Thursday, July 27, 2006

Your almond eyes

Tumhari aankhon ka aakash
Saral aankhon ka neela aakash

(The sky of your eyes
The blue sky of
Your simple eyes)

You were too young to have inspired the above lines of a Hindi poet, who wrote it decades ago. But if you ask me, Priyadarshani, I would like to compare your eyes to the raw, green spring almonds of Kashmir. I have been told that you were an award-winning singer, who performed in faraway nations like Russia. Tell me, did they look at you, the Russians, and utter: Mera joota hai Japani, ye patloon Hindustani – did they?

I imagine you walking on the road near your South Delhi house, humming a tune gently. Or smiling shyly in affirmation on being asked: Are you a Kashmiri? Yes you were and to be recognised on the streets as one, you did not need the symbolic Dejharu.
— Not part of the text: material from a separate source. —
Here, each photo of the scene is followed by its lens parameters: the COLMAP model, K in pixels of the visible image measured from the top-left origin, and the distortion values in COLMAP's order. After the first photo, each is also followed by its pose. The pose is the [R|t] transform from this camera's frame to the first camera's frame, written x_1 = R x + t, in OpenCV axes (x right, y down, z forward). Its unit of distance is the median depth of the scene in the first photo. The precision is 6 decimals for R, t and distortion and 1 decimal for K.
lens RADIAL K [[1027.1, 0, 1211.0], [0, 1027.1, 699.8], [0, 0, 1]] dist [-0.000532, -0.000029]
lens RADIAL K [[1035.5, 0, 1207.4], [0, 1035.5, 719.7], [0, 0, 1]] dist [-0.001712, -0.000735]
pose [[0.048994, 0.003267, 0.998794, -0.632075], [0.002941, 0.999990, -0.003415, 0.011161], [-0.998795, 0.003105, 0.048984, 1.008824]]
Long before you turned 26, your parents, like almost all Kashmiri Pandit families, must have begun to amass many small and big things to be sent along with you at the time of your marriage. Kashmiri shawls, carpets, silverware. They must have spoken in hushed tones about this or that boy who they would have seen during marriage ceremonies of friends and relatives.

These days, I visit your area quite often. I am just trying to help my friend Ajay in his next film. He lives just behind the road that Santosh Kumar would have taken to approach your house, rape you and then kill you by strangulating you with a telephone cable.

You are no more than a faded picture in this mortal world. Your killer is a practising lawyer. But you know, Priya, I have just been back after listening to a man’s story who witnessed the 1947 Indo-Pak partition as a five-year old kid. There is no heaven or hell. Every account is settled here on Earth. His will be too. But don’t you know that already?

This evening, a friend sang Shiv Kumar Batalvi’s song:

Ik kudi
Jidda naam mohabbat
Saad muradi
Soni fabbat
Gumm hai, gumm hai
Gumm hai

(A girl
Named love
She is lost
Lost she is)

Where do I find you? Hey don’t pinch my shoulder.

1 comment:

Anonymous said...

Slightly drier than your usual style, your story has a porousness that carries Priyadarshani's life right to my face, where it slaps me so I don't forget her. Great tribute to a person, and to the principles that failed, so she lost her life. A fire burns in you about those principles, so hot and hard that you turn your face sideways to it and write like this. Like this.